[Start Source passage]

The Adams Family, an actual family unit of filmmakers comprised of father John Adams, mother Tobey Poser, and their daughters, quickly established a punk rock DIY spirit, wearing multiple hats each on films The Deeper You Dig, Hellbender, and last year’s Where the Devil Roams. That continues in their latest, Hell Hole, an ambitious ode to the classic creature feature. It’s not the gory creature effects that elevate a classic setup in this scrappy effort, though it certainly helps. It’s the way the Adams Family stretch their creative muscles further, opting for a fun, zany creature feature with a heavy metal attitude and dry humor.

Hell Hole opens in an unexpected place: Serbian territory in 1814, where French soldiers fighting for Napoleon Bonaparte (including one played by SubspeciesAnders Hove) are starving and desperate for food. A gift horse is literally trotted out to them by a mysterious woman, who leaves them to their doom as something soon erupts from the animal in a gory fashion. Cut to the present, where the area is now the site of an American-led fracking operation led by Emily (Tobey Poser).

We’re introduced to Emily’s sarcastic but tough-as-nails style of leadership as well as her team, which includes John (John Adams), Teddy (Max Portman), Nikola (Aleksandar Trmčić), and Sofija (Olivera Peruničić), the latter of whom are more environmentalists assigned to keep watch and advise on and prioritize conservation efforts. That comes in handy when the team unearths a dormant parasite that awakens and becomes determined to find a new host.

[End Source passage]

## Stated exercise 1
Arrange the entries, starting at the line containing "purple cross: moved 8 px right" and ending at the last line of the entries, as a Markdown table with the columns "Row" and "Line", omitting blank lines and the pictures.

[Start Source material]

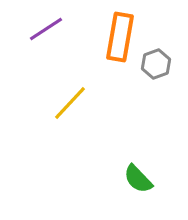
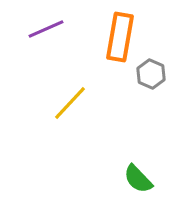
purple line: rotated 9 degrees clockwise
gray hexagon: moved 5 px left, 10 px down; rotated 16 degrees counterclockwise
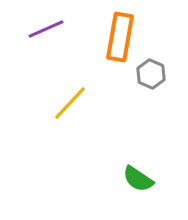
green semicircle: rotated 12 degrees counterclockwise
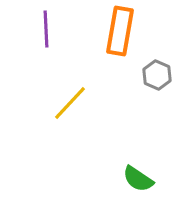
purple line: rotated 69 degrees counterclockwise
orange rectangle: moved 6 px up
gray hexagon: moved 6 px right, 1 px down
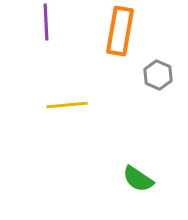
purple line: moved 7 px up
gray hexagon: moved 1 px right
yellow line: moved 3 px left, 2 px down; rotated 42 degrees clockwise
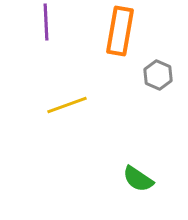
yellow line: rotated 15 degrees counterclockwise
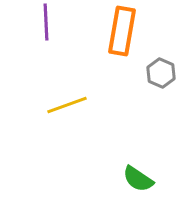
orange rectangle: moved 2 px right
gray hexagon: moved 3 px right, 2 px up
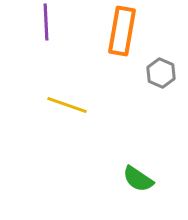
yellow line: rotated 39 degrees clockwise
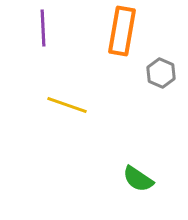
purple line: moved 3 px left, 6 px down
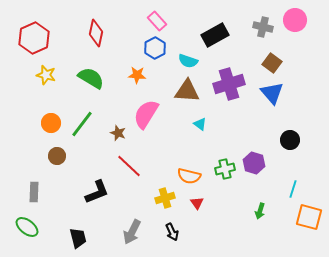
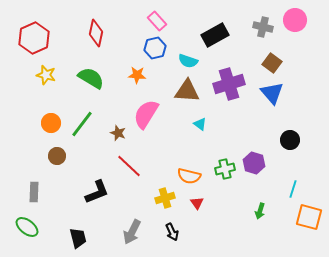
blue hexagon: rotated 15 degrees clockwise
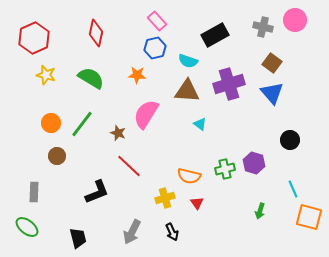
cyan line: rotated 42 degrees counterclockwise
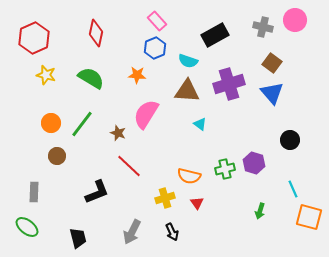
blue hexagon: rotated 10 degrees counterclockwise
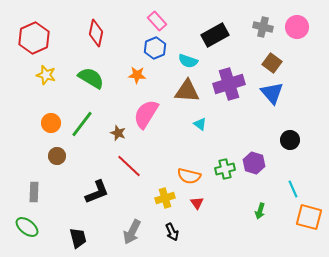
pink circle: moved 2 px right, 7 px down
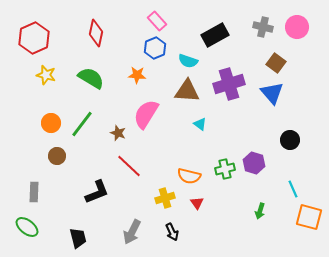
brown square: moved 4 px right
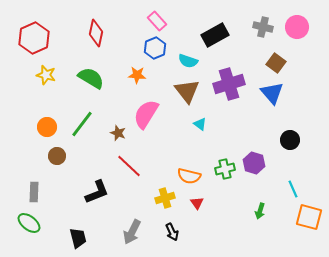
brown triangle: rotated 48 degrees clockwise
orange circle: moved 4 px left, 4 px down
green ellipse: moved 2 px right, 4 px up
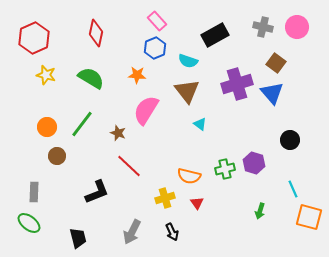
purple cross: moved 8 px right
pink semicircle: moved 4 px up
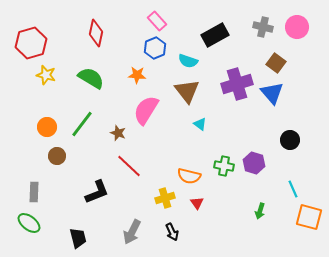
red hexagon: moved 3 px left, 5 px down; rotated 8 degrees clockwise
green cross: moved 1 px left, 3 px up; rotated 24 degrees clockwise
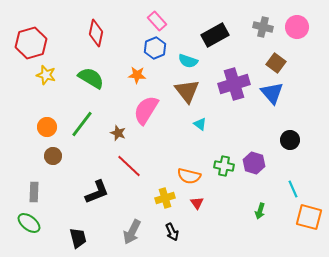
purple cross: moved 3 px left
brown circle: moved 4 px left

[End Source material]

## Stated exercise 2
Pick up the review of Hell Hole from the point where it stops.

## Expected answer 1
| Row | Line |
|---|---|
| 1 | purple cross: moved 8 px right |
| 2 | pink semicircle: moved 4 px up |
| 3 | red hexagon: moved 3 px left, 5 px down; rotated 8 degrees clockwise |
| 4 | green cross: moved 1 px left, 3 px up; rotated 24 degrees clockwise |
| 5 | purple cross: moved 3 px left |
| 6 | brown circle: moved 4 px left |

## Expected answer 2
Hell Hole

It’s the precise type of setup that calls to mind films like The Thing, yet it quickly becomes apparent that the Adams Family is more interested in riffing on the classics than adhering to them. To start, their tentacled creature has a rather hysterical means of bodily invasion; man is the warmest place to hide, after all. Adams, Adams, and Poser’s script does mine this particular aspect of the creature’s behavior for all its humor, and the filmmakers find amusing ways to keep track of the creature’s current whereabouts. Instead of instilling a palpable sense of paranoia at a mysterious, carnivorous species in their midst, Hell Hole instead mines the scenario for gory horror laughs.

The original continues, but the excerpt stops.